At a basic level, the vast majority of businesses are a part of a much bigger value network comprised of energy providers, manufacturers, logistics businesses, distributors, retailers, users and data aggregators. The ability to communicate, collaborate and coordinate with other businesses in the same value network is fundamental to any single organisation’s success. Beyond this, the prevailing view of business as an essentially competitive activity is holding us back from entering into potentially valuable alliances that would benefit businesses, their collaborators and their customers.  

One of the most immediate benefits of a collaborative approach is that it provides a safe way to introduce new ideas and ways of working into a business. As an example, making steel is complicated. People have to be trained to think in a certain way to keep a blast furnace ticking over. The same is true of aviation: people have to think in a certain way to allow planes to take-off and land safely. The nice thing about collaboration is bringing outside thinking into the organisation. A company can’t simply tell a group of engineers to ‘think outside the box’ and expect them to follow suit. They’ve  just spent twenty years training to think in the box which is why their business works in the first place. For the most part, businesses succeed because they think in the box. Inviting people from outside the business to think differently allows that to happen in a safe, controlled way.  

In the case of steel manufacture, ArcelorMittal is now investing in technology where waste CO2 will be made into jet fuel. Richard Branson will be flying airplanes on their waste CO2. It’s a completely new business model in a traditional, conservative engineering business run by engineers who tend not to like change, unless there’s a timeline and costs are planned out, which you can’t do in this case because there are so many unknowns. This is where the circular economy can really add value to a business: new forms of collaboration with people you’d never expect to be working with. Virgin’s carbon problem and ArcelorMittal’s carbon problem can become an opportunity for both companies, but this means someone needs to invent a business model that gets CO2 from a waste plant in Ghent into an airplane at Heathrow airport with all the requisite safety checks in place. This is where the transformational potential of the circular economy really begins to feel real. It’s not the principle of circular economy that’s powerful, it’s the potential to collaborate and find new business models which make the difference.  

Amazing things can happen as a result of collaboration; entirely new ways to unlock value emerge.
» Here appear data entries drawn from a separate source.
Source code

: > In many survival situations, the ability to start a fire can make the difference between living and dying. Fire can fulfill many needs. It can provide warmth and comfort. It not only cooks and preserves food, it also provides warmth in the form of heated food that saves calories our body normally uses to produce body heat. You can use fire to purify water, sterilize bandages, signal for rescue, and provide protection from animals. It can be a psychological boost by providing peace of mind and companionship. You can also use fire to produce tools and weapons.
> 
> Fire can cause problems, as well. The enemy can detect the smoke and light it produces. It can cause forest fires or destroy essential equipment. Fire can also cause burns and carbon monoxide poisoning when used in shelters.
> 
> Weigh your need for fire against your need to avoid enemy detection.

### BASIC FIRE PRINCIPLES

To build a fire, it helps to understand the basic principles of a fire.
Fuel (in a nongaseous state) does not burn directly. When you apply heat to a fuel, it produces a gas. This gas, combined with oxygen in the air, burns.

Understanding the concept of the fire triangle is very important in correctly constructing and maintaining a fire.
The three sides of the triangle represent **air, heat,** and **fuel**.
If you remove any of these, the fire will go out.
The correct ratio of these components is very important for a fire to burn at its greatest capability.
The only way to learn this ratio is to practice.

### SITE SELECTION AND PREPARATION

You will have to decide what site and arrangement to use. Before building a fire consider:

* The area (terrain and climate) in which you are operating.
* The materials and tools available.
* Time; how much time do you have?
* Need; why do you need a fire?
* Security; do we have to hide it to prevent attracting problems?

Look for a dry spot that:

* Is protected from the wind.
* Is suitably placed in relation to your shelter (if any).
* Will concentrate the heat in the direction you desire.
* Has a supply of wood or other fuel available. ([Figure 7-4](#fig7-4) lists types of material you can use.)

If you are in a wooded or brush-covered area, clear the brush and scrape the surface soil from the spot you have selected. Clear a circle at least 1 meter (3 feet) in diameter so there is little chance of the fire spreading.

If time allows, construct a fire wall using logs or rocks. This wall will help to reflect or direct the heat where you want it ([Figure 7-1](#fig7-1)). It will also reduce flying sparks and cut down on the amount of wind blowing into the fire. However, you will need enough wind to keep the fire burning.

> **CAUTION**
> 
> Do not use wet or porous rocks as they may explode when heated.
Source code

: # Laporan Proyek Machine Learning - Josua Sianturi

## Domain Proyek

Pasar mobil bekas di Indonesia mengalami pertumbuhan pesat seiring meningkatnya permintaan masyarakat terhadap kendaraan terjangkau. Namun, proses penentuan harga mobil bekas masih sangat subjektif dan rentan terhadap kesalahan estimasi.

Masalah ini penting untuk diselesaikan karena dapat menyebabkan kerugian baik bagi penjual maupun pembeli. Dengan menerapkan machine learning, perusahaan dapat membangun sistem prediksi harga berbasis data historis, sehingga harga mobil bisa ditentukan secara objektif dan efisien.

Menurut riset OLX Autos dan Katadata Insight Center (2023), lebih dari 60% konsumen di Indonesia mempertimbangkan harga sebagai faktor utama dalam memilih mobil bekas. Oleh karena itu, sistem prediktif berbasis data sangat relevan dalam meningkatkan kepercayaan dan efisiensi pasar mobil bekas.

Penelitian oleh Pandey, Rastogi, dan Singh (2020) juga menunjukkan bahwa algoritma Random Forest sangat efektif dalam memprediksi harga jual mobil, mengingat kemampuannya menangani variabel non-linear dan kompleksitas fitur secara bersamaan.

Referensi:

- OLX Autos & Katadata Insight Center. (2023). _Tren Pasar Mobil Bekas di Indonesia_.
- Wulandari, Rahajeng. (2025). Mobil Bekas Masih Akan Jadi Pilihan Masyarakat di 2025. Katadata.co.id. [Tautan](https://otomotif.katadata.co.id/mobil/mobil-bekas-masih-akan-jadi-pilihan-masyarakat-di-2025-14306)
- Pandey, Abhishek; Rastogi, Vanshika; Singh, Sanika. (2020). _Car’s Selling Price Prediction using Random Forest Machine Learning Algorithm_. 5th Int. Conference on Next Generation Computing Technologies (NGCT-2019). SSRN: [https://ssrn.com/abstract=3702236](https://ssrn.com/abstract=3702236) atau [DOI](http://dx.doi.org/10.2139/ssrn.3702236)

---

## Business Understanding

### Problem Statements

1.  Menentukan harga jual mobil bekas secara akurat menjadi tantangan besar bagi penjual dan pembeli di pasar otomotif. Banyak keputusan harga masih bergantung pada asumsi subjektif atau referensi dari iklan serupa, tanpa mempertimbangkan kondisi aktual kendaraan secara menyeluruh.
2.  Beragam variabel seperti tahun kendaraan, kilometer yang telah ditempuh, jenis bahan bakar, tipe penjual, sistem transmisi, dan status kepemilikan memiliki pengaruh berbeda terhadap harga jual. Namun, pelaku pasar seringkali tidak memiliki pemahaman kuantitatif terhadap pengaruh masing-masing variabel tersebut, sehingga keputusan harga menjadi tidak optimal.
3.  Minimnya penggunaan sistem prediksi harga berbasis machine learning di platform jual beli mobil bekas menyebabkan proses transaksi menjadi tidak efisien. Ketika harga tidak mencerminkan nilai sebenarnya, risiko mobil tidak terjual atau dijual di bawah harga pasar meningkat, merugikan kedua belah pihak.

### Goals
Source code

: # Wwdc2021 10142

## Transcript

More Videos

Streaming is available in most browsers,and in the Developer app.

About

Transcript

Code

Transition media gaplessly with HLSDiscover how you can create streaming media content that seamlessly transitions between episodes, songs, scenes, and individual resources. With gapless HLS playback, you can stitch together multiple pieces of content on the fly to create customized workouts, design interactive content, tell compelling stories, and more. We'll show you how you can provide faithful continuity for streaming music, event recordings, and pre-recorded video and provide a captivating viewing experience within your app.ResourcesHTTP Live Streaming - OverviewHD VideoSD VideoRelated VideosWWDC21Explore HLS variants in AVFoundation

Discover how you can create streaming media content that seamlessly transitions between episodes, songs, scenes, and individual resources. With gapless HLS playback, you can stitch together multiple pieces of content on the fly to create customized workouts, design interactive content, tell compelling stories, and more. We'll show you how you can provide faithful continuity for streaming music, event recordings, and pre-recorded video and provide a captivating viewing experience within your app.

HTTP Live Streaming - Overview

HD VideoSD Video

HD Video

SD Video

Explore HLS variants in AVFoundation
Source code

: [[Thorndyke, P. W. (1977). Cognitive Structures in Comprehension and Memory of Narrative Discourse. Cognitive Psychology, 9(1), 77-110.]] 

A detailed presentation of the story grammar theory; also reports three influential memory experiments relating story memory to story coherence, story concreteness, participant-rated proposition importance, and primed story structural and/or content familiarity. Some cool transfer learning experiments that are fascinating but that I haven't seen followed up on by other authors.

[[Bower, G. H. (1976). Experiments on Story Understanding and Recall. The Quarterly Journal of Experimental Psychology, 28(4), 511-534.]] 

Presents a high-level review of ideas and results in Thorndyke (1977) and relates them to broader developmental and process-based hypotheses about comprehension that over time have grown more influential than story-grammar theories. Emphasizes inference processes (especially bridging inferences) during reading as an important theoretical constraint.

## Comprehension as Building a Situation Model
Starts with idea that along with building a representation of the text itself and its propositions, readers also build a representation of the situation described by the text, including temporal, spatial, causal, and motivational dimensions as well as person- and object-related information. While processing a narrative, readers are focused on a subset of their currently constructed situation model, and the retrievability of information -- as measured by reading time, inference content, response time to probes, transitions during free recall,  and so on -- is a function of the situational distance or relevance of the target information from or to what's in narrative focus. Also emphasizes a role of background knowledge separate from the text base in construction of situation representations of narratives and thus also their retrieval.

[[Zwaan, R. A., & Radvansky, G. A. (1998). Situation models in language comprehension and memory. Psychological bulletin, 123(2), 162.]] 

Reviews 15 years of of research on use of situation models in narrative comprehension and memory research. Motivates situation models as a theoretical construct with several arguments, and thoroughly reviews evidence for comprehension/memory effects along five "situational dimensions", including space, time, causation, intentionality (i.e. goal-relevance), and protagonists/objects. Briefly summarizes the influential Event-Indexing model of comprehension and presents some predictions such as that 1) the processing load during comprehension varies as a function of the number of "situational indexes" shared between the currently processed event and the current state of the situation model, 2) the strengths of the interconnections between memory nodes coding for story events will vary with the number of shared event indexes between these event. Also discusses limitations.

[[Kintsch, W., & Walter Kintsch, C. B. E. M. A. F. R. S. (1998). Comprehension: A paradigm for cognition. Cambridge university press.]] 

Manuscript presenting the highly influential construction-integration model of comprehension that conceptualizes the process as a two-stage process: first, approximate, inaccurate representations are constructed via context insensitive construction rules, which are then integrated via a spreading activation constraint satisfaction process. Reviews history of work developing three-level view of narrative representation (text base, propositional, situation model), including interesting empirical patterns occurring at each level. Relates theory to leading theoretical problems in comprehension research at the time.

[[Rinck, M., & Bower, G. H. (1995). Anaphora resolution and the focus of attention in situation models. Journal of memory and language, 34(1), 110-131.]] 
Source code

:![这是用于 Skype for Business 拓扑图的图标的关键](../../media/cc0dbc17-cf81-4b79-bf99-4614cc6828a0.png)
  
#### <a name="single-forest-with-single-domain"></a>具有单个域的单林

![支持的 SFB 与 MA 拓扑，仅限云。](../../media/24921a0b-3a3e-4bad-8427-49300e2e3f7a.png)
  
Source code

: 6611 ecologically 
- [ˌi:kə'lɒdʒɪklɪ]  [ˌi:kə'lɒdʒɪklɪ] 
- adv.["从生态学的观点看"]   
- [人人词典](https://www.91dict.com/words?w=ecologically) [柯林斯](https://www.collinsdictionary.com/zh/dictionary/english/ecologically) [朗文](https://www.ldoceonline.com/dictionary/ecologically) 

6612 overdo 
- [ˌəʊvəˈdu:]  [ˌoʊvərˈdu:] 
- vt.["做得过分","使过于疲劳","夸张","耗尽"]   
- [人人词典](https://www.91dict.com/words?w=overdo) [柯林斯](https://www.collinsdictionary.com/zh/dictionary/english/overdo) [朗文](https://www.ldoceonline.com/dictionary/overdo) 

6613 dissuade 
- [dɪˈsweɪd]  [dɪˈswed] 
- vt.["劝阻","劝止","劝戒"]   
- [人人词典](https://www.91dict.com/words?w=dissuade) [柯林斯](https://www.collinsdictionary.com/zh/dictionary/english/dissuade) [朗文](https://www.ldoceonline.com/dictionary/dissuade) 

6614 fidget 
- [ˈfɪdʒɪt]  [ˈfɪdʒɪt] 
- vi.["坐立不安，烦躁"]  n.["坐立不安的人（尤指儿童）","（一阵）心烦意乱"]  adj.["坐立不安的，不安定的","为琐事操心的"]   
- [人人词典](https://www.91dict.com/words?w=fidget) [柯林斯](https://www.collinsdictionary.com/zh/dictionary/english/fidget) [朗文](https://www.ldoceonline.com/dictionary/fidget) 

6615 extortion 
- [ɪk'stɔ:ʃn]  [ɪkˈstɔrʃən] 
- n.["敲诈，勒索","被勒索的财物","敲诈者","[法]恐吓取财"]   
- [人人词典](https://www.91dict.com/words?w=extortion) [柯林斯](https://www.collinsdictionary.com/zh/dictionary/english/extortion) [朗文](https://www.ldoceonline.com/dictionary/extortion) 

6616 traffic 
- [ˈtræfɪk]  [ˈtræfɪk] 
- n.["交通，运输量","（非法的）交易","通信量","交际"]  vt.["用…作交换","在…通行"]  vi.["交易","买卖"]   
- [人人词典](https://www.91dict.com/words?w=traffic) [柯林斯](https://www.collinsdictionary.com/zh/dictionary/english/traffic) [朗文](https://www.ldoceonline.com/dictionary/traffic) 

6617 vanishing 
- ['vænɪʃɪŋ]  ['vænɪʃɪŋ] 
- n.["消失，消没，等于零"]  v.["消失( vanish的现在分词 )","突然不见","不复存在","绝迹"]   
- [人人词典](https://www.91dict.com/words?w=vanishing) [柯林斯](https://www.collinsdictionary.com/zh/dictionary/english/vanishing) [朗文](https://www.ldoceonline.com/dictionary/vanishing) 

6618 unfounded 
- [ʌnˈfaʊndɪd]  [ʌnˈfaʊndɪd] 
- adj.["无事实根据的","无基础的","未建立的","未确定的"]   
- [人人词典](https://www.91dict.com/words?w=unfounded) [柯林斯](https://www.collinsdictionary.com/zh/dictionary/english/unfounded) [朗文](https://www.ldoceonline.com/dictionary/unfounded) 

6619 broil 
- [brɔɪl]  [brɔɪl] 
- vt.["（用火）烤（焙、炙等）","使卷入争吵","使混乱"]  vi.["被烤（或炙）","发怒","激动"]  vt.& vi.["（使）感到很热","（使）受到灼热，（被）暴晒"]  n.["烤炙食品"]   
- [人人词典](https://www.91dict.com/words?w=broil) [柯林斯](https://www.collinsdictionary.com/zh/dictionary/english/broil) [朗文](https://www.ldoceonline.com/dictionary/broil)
The circular economy is a great way to get people asking interesting questions they wouldn’t otherwise consider. What problems do we collectively face? If we were to work with our traditional competitors, what are the resources we could share that would be beneficial? Retailers are working on the Modern Slavery Act and finding that collaboration is much more valuable than audit. Organisations working with other companies in their industries and beyond are finding more that they can work with, that can move everybody in a much better direction. And the question, ‘What have we got that we can share?’ is worth spending time on.

Tomorrow’s leaders won’t be the businesses that most effectively stamp on their competitors. The future belongs to those who can balance the art of competition with the art of collaboration.